Here is how it works:

  1. Students brainstorm a list of connections they noticed between our plays (similar themes, characters, conflicts, etc.)
  2. Students select one character from each play related to one of the connections on the list
  3. Students comb their scripts for “juicy” lines from each character that could eventually fit together in a conversation, being careful to cite where in the play each line could be found (this will be important later).
  4. Students arrange the lines into a one-page mash-up conversation (in my example, Rose Maxon from Fences consoled and criticized Willy Loman from Death of a Salesman)
  5. Students share their mash-ups with a classmate or a small group, reflecting on how their reactions to or interpretations of lines change (or don’t) when they are reframed in new conversations. Below are some of the questions my students discussed in small groups:
    • How did you decide which lines to include and how to arrange them?
    • As you assembled your scene or read through someone else’s, did you notice any patterns? (Do some characters speak in mostly questions? Statements? Demands? Do they frequently speak to or about someone else?)
    • Which exchange (combination of two lines) are you most proud of? Why?
    • Which member of your group selected the most surprising combination of characters?
    • Which member of your group selected the best-matched pair of characters?
  6. Students write to reflect on what they noticed, realized, or understood differently about our plays as a result of making (and analyzing) mash-ups.

In some ways, this activity is an extension of something I often use to start a drama study: two-line scenes. I like the way the mash-up brings us back to basics with another layer. Now, students think about how more than two lines fit together to build tension, show affection, prompt revelation, or develop a character. 

In addition, mash-ups demand that students work with the words. As they page through plays, write out lines, and find ways to weave those lines together, they are working with the text alone. It’s easy to get lost in the rhetoric of an exam prompt or the theories of literary critics, but with a mashup, students stick to the raw material and will hopefully own more of each play as they nudge pieces into place. Mash-ups put students in control of making meaning rather than having them depend on me for pairing passages or directing their focus with a prompt.

Today, some of the results are in. Many mashups demonstrated just how little (and how much) separates the characters in our plays.  Others made the plays’ casual misogyny uncomfortably apparent. And still others revealed that characters we thought were similar (doting wives Linda Loman and Rose Maxon, for example) actually handled their problems very differently (one was passive, the other prodded and resisted.  Paging through the plays, manipulating the text, and looking at other classmates’ combinations helped my students appreciate nuance.

Not studying literature right now?
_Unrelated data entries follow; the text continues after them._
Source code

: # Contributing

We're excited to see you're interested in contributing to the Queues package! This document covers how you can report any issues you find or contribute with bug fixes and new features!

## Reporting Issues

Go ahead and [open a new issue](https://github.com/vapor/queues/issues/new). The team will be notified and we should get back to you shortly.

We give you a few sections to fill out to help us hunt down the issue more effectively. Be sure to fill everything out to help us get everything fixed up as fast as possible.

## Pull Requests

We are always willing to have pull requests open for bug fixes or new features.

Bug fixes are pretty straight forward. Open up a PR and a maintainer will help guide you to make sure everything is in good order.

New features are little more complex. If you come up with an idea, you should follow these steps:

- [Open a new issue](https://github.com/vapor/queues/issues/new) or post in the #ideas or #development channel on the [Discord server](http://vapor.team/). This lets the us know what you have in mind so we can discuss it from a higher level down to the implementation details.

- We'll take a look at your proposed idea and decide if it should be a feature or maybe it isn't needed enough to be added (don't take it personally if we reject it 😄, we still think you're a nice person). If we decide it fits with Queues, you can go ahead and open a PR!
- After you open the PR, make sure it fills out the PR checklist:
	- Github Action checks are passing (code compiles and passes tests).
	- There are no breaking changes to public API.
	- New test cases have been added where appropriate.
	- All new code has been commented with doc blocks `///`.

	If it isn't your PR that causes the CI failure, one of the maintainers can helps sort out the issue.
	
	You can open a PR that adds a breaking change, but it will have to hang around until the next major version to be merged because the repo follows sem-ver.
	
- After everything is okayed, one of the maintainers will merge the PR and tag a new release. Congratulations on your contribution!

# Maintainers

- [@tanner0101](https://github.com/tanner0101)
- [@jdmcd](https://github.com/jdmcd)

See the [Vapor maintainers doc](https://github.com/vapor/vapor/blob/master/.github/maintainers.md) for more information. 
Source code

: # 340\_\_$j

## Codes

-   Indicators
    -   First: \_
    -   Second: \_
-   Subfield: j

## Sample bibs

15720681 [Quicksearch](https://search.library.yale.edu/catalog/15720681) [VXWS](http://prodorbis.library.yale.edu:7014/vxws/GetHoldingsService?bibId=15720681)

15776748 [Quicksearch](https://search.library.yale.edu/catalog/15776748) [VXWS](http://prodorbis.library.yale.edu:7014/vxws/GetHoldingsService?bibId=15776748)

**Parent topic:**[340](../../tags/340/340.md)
My Moving Writers colleagues have shared a few fantastic posts about the benefits of cutting an essay apart and rearranging it to play with structure and argument; why not try cutting apart opposing op-ed columns and creating a conversation between columnists? Or asking students to  make a “conversation” between facts when preparing research essays?

Any classroom experiment, like those early daffodils, risks being flattened by a stiff wind (or, as is the case for those of us on the east coast, a spring snowstorm), but if the first crop fails, I can try replanting with a few adjustments next year. What I am always grateful for after lessons like these is my students’ willingness to take the risk, to make the leap with me. It’s no wonder the great minds we teach have inspired an incredible mashup themselves.

How have you used mash-ups in class? Have other strategies for helping students select evidence when analyzing literature? Please share your thoughts and questions on Twitter @MsJochman or in the comments below.

4 Comments

  1. Hi Stefanie,

    I’m about to start teaching Fences in a few weeks (paired with a brief read-aloud of A Streetcar Named Desire) and have never taught it before. Do you happen to have an assignment sheet for the mash-up and anything you did with the virtual field trip that you’d be willing to post/share?